Too high a price

Unhappiness has too high a price for recovering or recovered alcoholics. The price, sooner or later, is relapse. It might involve graduation through intense forms of therapy or self-indulgent cul-de-sacs of religious experience; it might be via the diagnostic manual and the prescription pad; it might be via the shaman's serum or the near-beer; it might it might be via the flinty allure of the career ladder and the stacked, laden shelves of the counting house; or it might bubble directly up:

Nothing is right. […] People annoy me. I try to read. I try to pray. Gloom surrounds me. Why has God left me? I mope around the house. […] What is the matter? I cannot understand. I will not be that way. I’ll get drunk! It is a cold-blooded idea. It is premeditated. (Alcoholics Anonymous, page 217)

The word gloom is striking. He perceives it not as within him but outside of him. His problems are caused by others, even by God's abandonment. And this is the key to the solution.

Unhappiness is never because of the moment. It is never even because of the past: someone who is full of God's spirit but with a terrible past is risen above it so fully that not a toe dips in the swirling waters; the angels lift him up for his foot to dash against no stone. It is not the past that is the problem; it is the future, or, rather, the apprehension, the perception, of it.
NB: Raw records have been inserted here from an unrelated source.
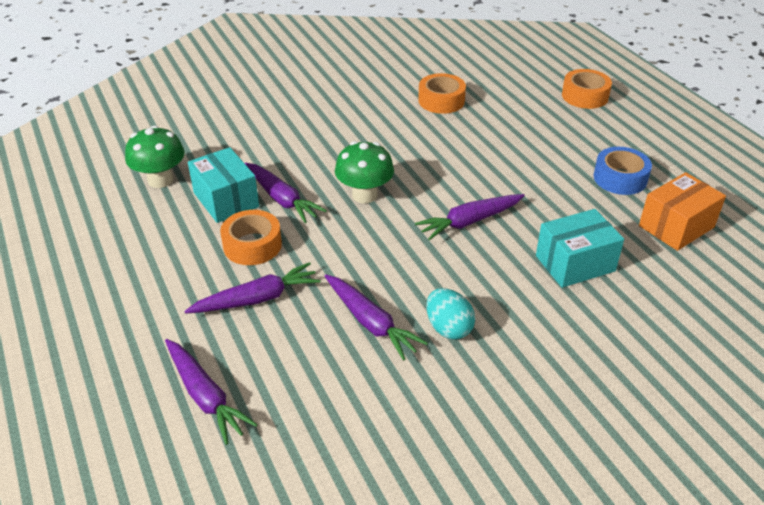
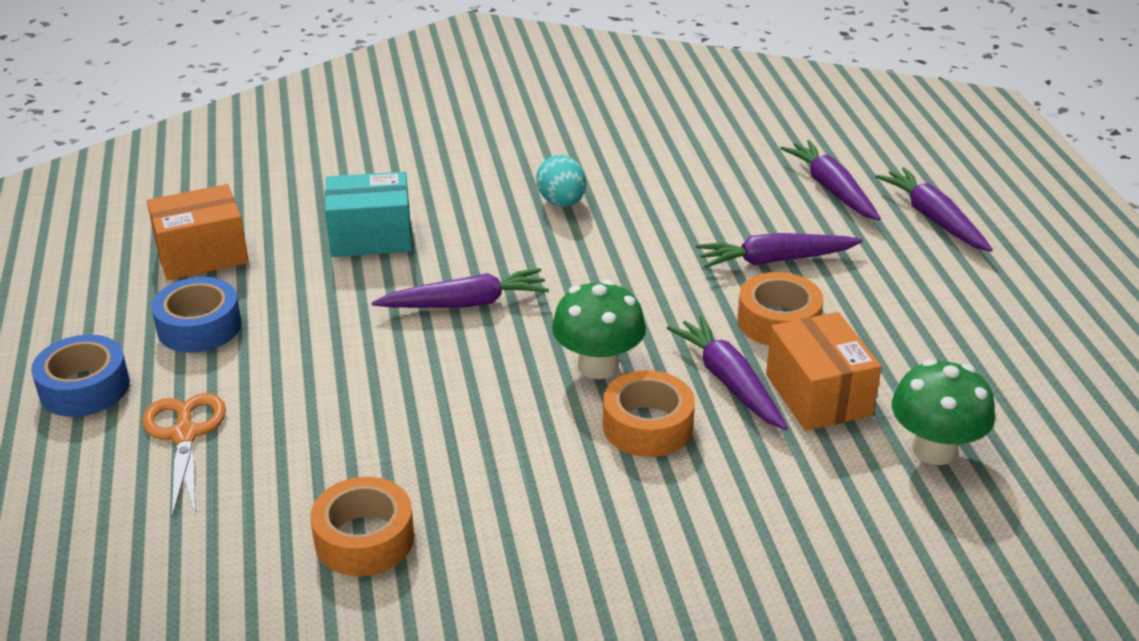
camera: 165 degrees left, 5 degrees down
turquoise box [188,147,259,223] -> orange box [766,312,882,431]
purple carrot [325,275,428,361] -> purple carrot moved to [876,167,993,252]
orange tape [562,69,612,109] -> orange tape moved to [603,370,695,457]
none -> blue tape [31,335,130,417]
none -> orange scissors [142,393,226,518]

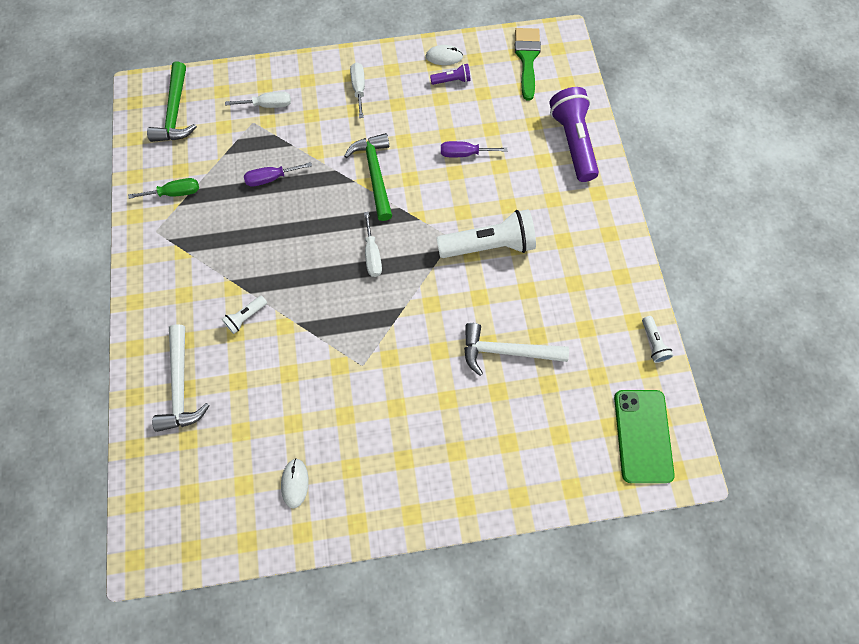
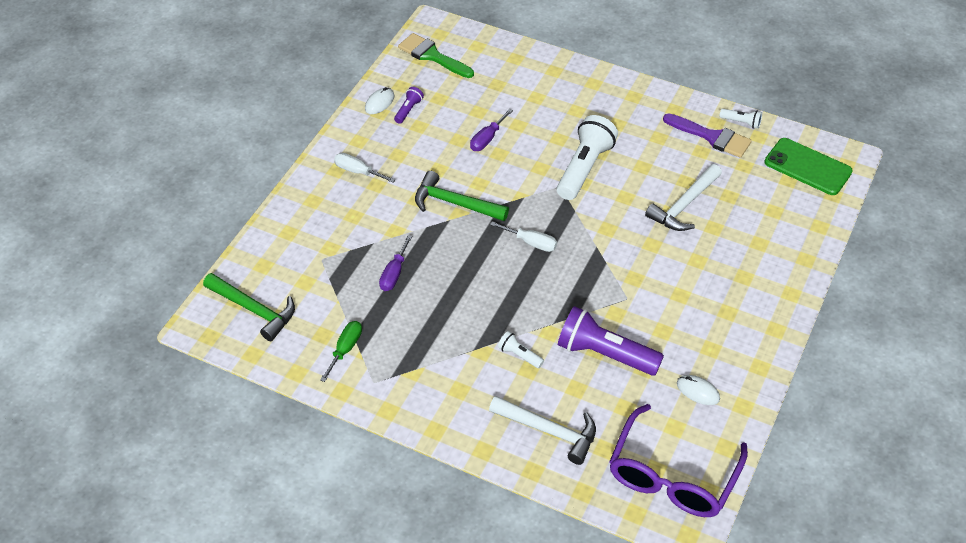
camera: 55 degrees left, 20 degrees down
white flashlight [222,295,267,334] -> white flashlight turned 135 degrees clockwise [498,331,544,368]
white screwdriver [225,91,291,108] -> none
purple flashlight [549,87,599,182] -> purple flashlight moved to [558,306,664,376]
none -> purple glasses [609,404,748,517]
none -> purple brush [663,113,752,158]

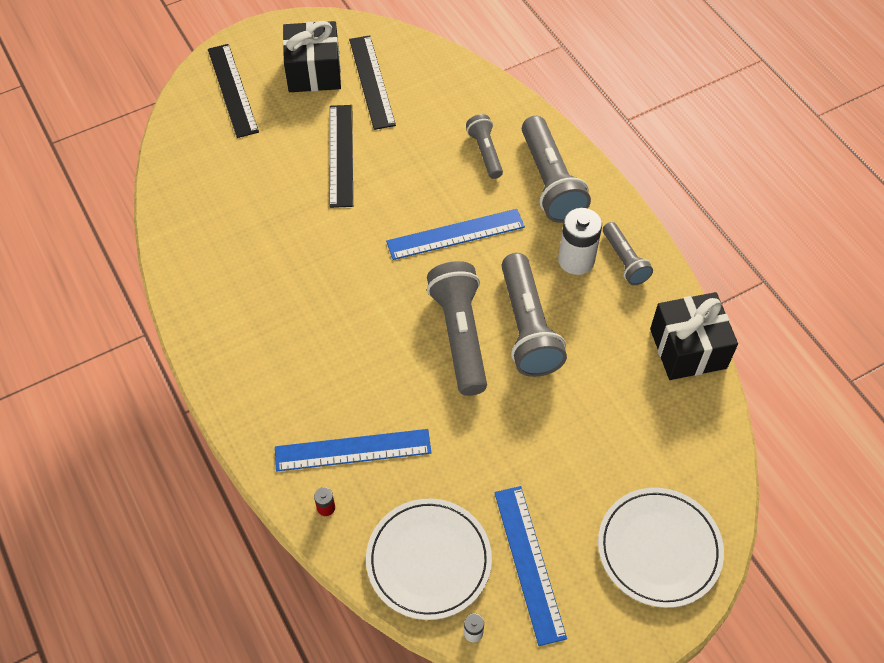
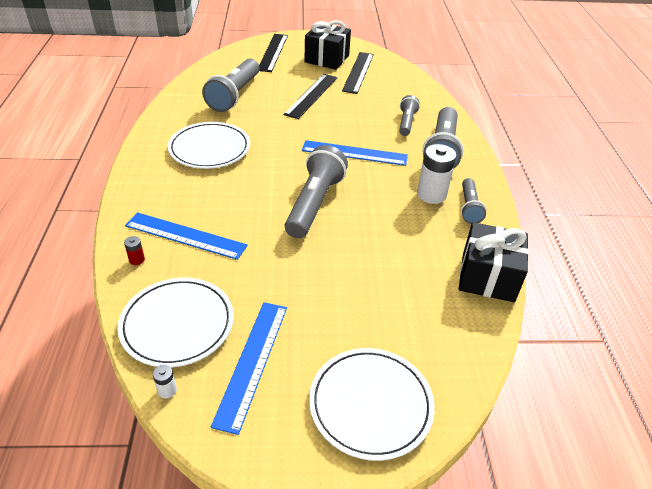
camera: 25 degrees right, 15 degrees down
grey flashlight [502,253,567,377] -> grey flashlight moved to [202,58,259,112]
none -> white plate [168,122,250,169]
Those who know too much might be tempted to conclude, based on their cursory examination of the future, their familiarity with lurid anticipations and plotted extrapolations, that all is woe, in the general and the particular, for the whole and for the individual. The future settles and seeps like a Dickensian fog:

The fog came pouring in at every chink and keyhole, and was so dense without, that, although the court was of the narrowest, the houses opposite were mere phantoms. To see the dingy cloud come drooping down, obscuring everything, one might have thought that nature lived hard by and was brewing on a large scale. (Charles Dickens)
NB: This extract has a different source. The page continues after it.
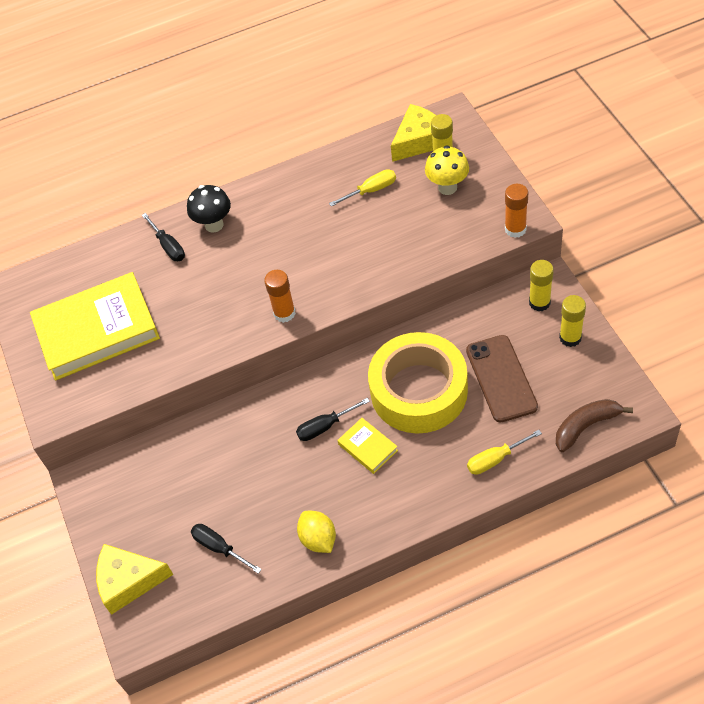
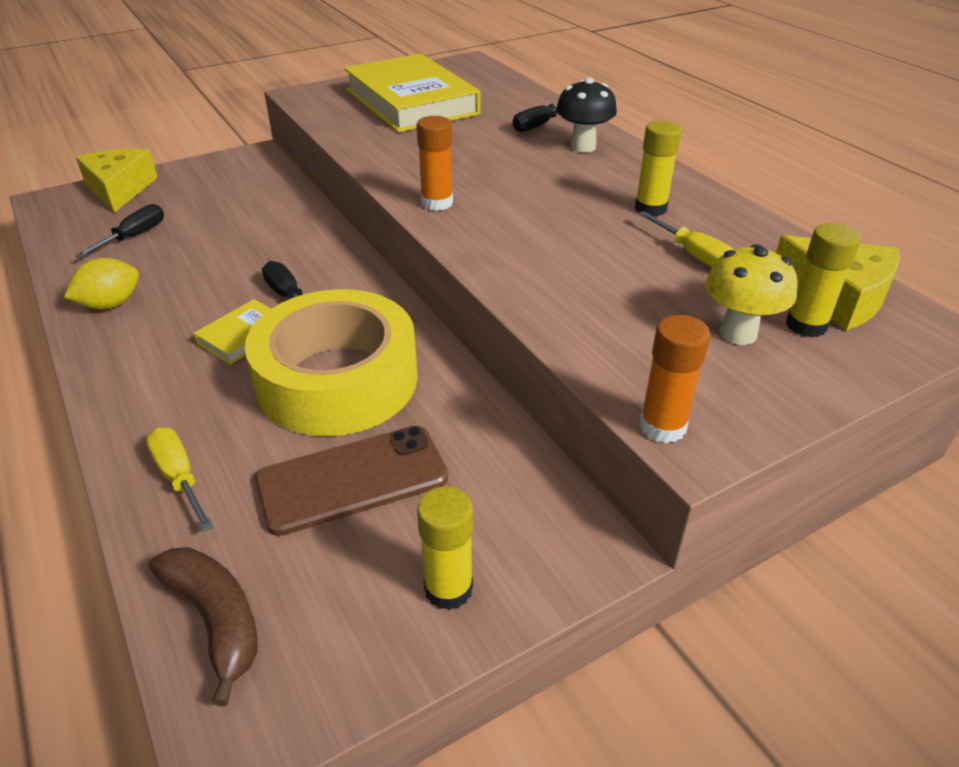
camera: 75 degrees right, 15 degrees down
yellow glue stick [529,260,554,311] -> yellow glue stick moved to [635,120,682,216]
It is impossible to live with such gloom except by dissociation and escape.

How can it be dispelled?

Firstly, humility: one does not know the future.
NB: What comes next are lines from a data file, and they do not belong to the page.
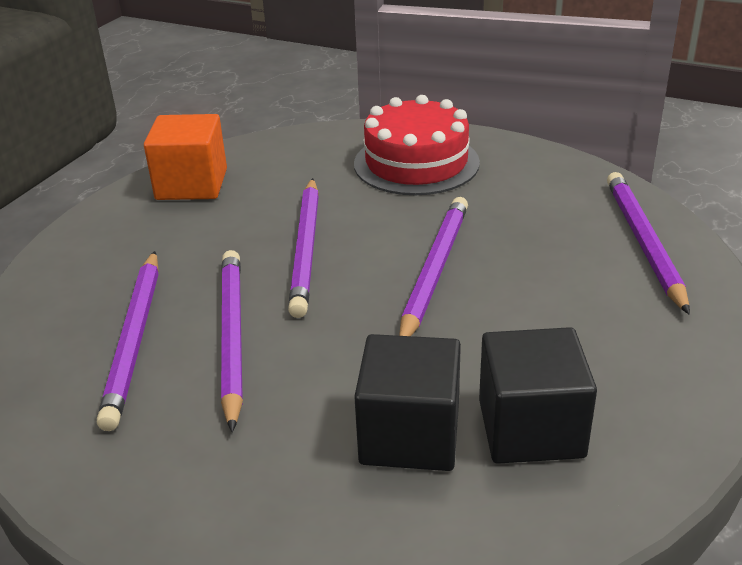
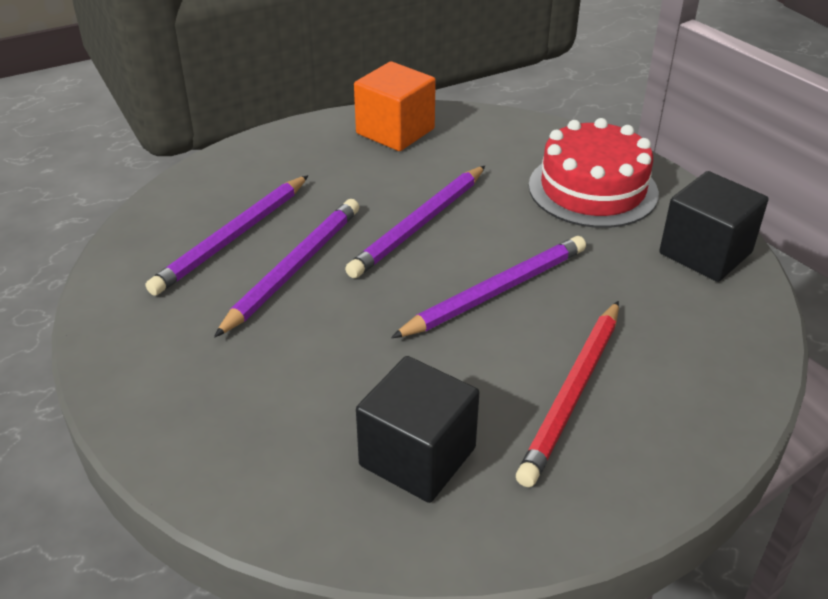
camera: 35 degrees right, 5 degrees up
black cube [354,334,461,471] -> black cube moved to [659,171,768,282]
purple pencil [607,172,690,314] -> none
none -> red pencil [516,301,619,487]

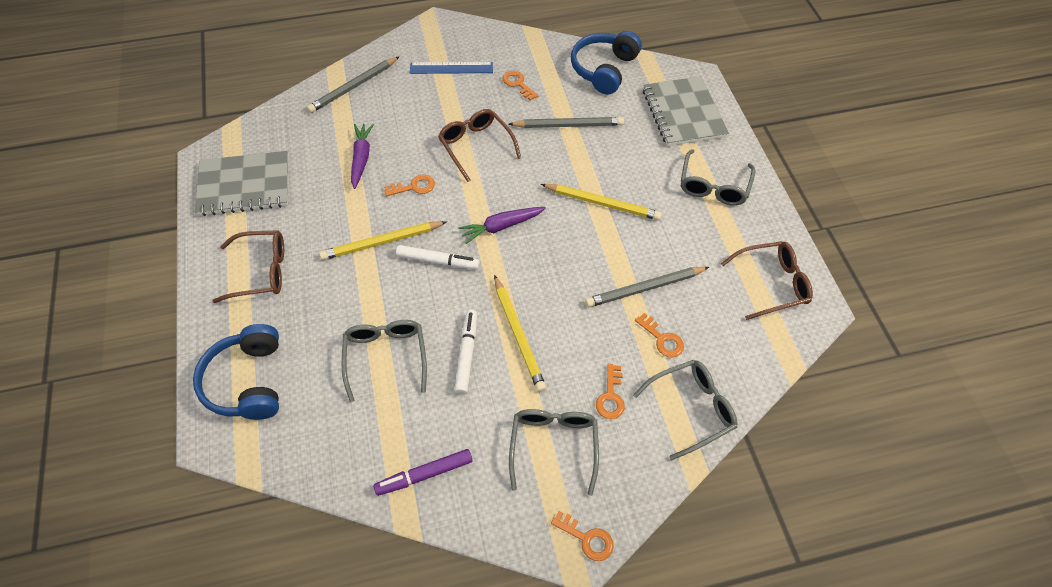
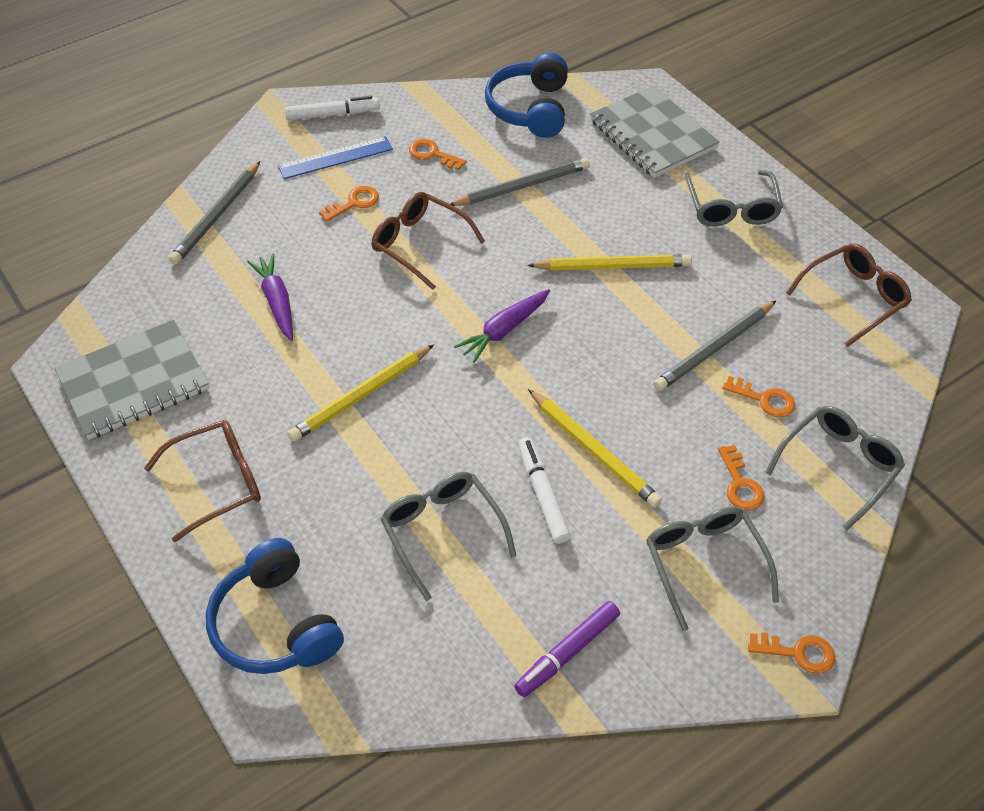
camera: 20 degrees left, 5 degrees down
orange key [384,175,435,196] -> orange key moved to [319,186,379,222]
white marker [396,245,480,269] -> white marker moved to [285,96,380,120]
This all meant, of course, that we had substituted negative for positive thinking. After we came to AA, we had to recognise that this trait had been an ego-feeding proposition. (Twelve Steps and Twelve Traditions)

The ego loves to curate a simplified future based on a small number of negative predictions, wipe its hands, and declare its job done, as it sits atop the middenheap it has amassed. The actual future, like the actual past, will be a welter of contradictions:

It was the best of times, it was the worst of times, it was the age of wisdom, it was the age of foolishness, it was the epoch of belief, it was the epoch of incredulity, it was the season of Light, it was the season of Darkness, it was the spring of hope, it was the winter of despair, we had everything before us, we had nothing before us, we were all going direct to Heaven, we were all going direct the other way—in short, the period was so far like the present period, that some of its noisiest authorities insisted on its being received, for good or for evil, in the superlative degree of comparison only. (Charles Dickens)

Secondly, one's own future is not aligned with the general future. Most any long-term AA member of sound mind and solid experience of the Twelve Steps will attest that their particular experience of someone placed in the hands of God is that God, more often than not, opens doors and smoothes the way, in contrast to general trends of surrounding society and the catastrophes wrought by self:

So our troubles, we think, are basically of our own making. They arise out of ourselves, and the alcoholic is an extreme example of self-will run riot, though he usually doesn’t think so. (Alcoholics Anonymous)

And: 

When we look back, we realize that the things which came to us when we put ourselves in God’s hands were better than anything we could have planned. (Alcoholics Anonymous)

Thirdly, a good life and a hard life are not incompatible. There will certainly be difficulties, but, again, the aforementioned sterling member of AA will report that these difficulties can be borne well and turned to good account if placed, along with everything else, in God's hands:

Would the kind of dependence they had learned in AA carry them through? Well, it did. They had even fewer alcoholic lapses or emotional binges than AAs safe at home did. They were just as capable of endurance and valour as any other soldiers. Whether in Alaska or on the Salerno beachhead, their dependence upon a Higher Power worked. And far from being a weakness, this depen­dence was their chief source of strength. (Twelve Steps and Twelve Traditions)

Gloom and cynicism must be dealt with head-on, swiftly, and determinedly.